Todo for the project
- The code starts by installing and importing the necessary packages, including TensorFlow, pandas, scikit-learn, numpy, regular expressions, NLTK, Matplotlib, and the Hugging Face Transformers library.
- Several functions are defined for preprocessing and cleaning text data, including removing stopwords, short words, special characters, and converting text to lowercase.
- Reads a dataset from a CSV file, drops unnecessary columns, removes NaN values, and shuffles the dataset.
- Loads the DistilBERT tokenizer and model from the Hugging Face Transformers library.
- Sets the maximum length for input sentences.
- Tokenizes and encodes sentences using the DistilBERT tokenizer.
- Prepares input sentences, attention masks, and labels for model training.
- Defines a neural network model that uses DistilBERT embeddings.
- The model includes a Dense layer, Dropout layer, and output layer.
- Saves the model input (input_ids, attention_masks, labels) into pickle files for later use.
- Splits the data into training and validation sets.
- Defines the loss function, metrics, and optimizer for the model.
- Compiles the model.
- Trains the model on the training data, validating on the validation set.
- Saves the best model based on validation loss.

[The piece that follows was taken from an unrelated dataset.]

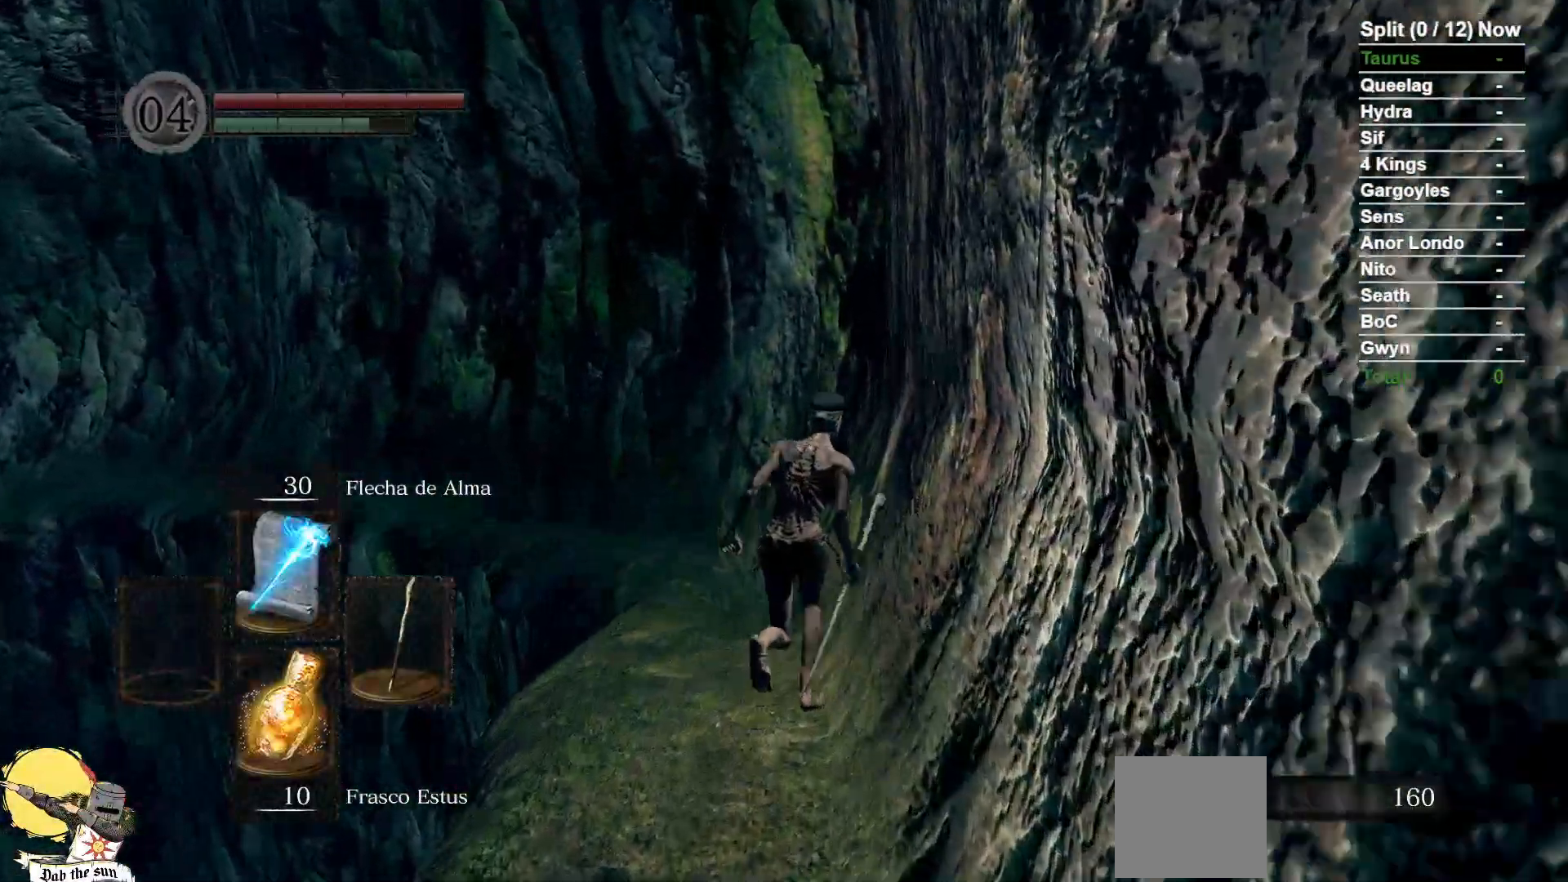
{"dt_ms": 500, "buttons": ["B"], "left_stick": "up", "right_stick": "center", "events": [[183, "right_stick", "center"]]}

- Uses TensorBoard to visualize training and validation curves.
- Loads the saved model weights.
- Uses the model to make predictions on the validation set.
- Calculates and prints the F1 score and classification report.
- Creates and compiles a new model for future use.
- Prints the F1 score and classification report on the validation set.
The code essentially demonstrates the process of fine-tuning a DistilBERT model for text classification using TensorFlow and Keras.